To find the length of BC, we can use the cosine rule:

$BC^2 = AB^2 + AC^2 - 2 \cdot AB \cdot AC \cdot \cos(\angle BAC)$

Substituting the values:

$BC^2 = 8^2 + 11^2 - 2 \cdot 8 \cdot 11 \cdot \cos(0.7)$

Calculating:

$BC \approx 7.098 \text{ cm}.$

Now, the perimeter of region R is:

$\text{Perimeter} = (8 + 11) + BC = 19 + 7.098 = 26.098 \text{ cm},$ which rounded to 3 significant figures is approximately 26.1 cm.

To find the area of region R, we separate it into two parts: the area of triangle ABC and the area of sector ADB.

First, we calculate the area of triangle ABC:

$\text{Area}_{\triangle ABC} = \frac{1}{2} ab \sin(\angle BAC) = \frac{1}{2} \cdot 8 \cdot 11 \cdot \sin(0.7).$

Calculating this gives approximately 28.3 cm².

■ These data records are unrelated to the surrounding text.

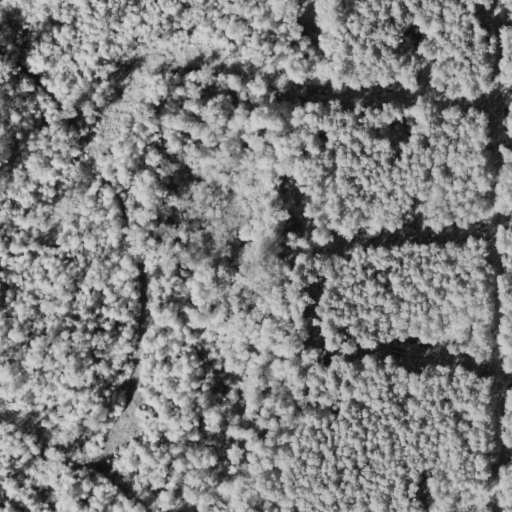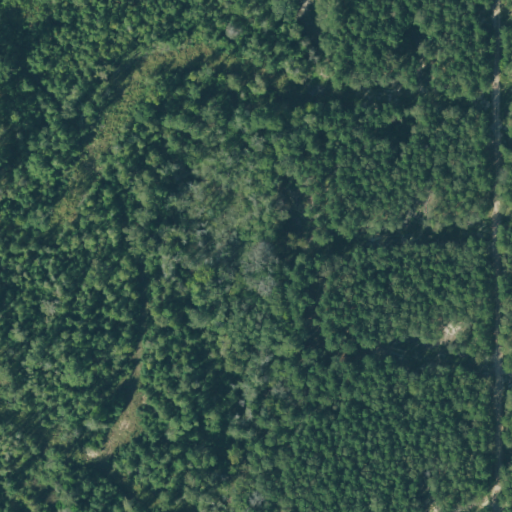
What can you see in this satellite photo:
road: (495, 255)
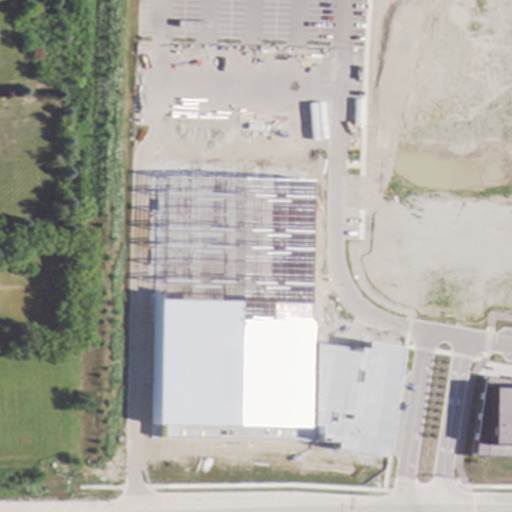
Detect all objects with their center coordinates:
parking lot: (246, 59)
road: (158, 67)
road: (200, 67)
road: (246, 68)
road: (291, 68)
road: (338, 68)
road: (361, 87)
road: (246, 136)
road: (252, 162)
road: (333, 164)
road: (352, 165)
road: (335, 261)
road: (353, 274)
road: (493, 316)
road: (135, 320)
building: (247, 326)
road: (406, 328)
road: (442, 337)
road: (485, 342)
road: (486, 344)
road: (406, 347)
road: (421, 349)
road: (440, 353)
road: (459, 356)
road: (477, 358)
road: (495, 365)
road: (393, 415)
road: (462, 418)
building: (492, 419)
road: (410, 422)
road: (448, 425)
building: (495, 425)
traffic signals: (402, 482)
road: (267, 485)
road: (134, 487)
road: (487, 487)
road: (100, 488)
road: (424, 488)
road: (463, 499)
road: (418, 511)
road: (435, 511)
traffic signals: (472, 511)
road: (474, 511)
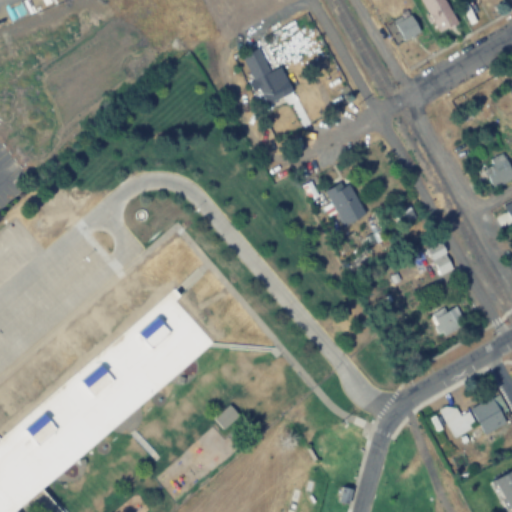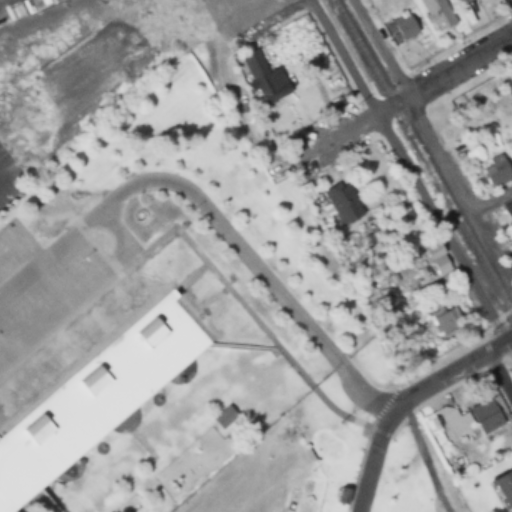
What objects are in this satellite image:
building: (436, 13)
building: (404, 28)
road: (376, 49)
road: (443, 75)
building: (259, 76)
building: (510, 96)
road: (335, 136)
railway: (421, 157)
road: (406, 172)
building: (496, 172)
road: (455, 194)
building: (342, 203)
road: (490, 204)
road: (210, 217)
building: (416, 225)
building: (511, 246)
road: (190, 249)
building: (437, 258)
road: (81, 288)
building: (443, 321)
building: (151, 332)
road: (508, 340)
road: (449, 342)
building: (95, 379)
road: (455, 380)
road: (399, 401)
road: (382, 403)
building: (223, 417)
building: (471, 418)
building: (40, 428)
road: (378, 431)
road: (418, 448)
road: (355, 466)
building: (505, 489)
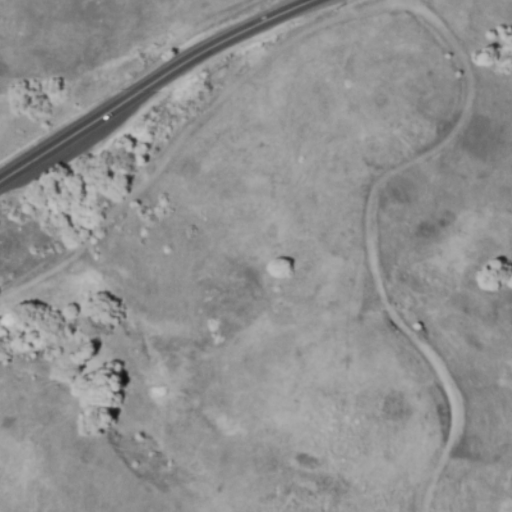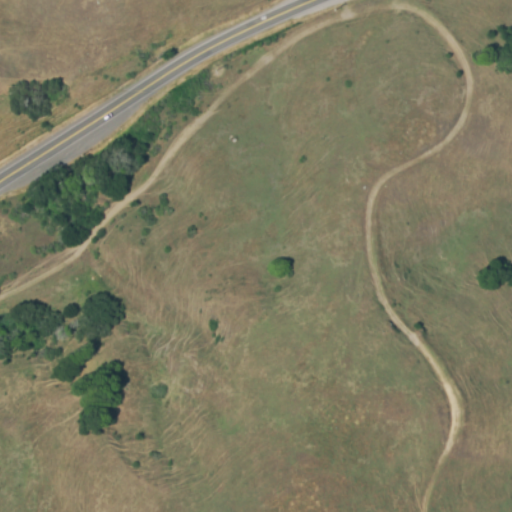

Next, we calculate the area of the sector ADB:

$\text{Area}_{\text{sector}} = \frac{1}{2} r^2 \theta = \frac{1}{2} \cdot 8^2 \cdot 0.7 = 22.4 \text{ cm}^2.$

Thus, the area of region R can be found by subtracting:

$\text{Area}_{R} = \text{Area}_{\triangle ABC} - \text{Area}_{\text{sector}} = 28.3 - 22.4 = 5.9 \text{ cm}^2.$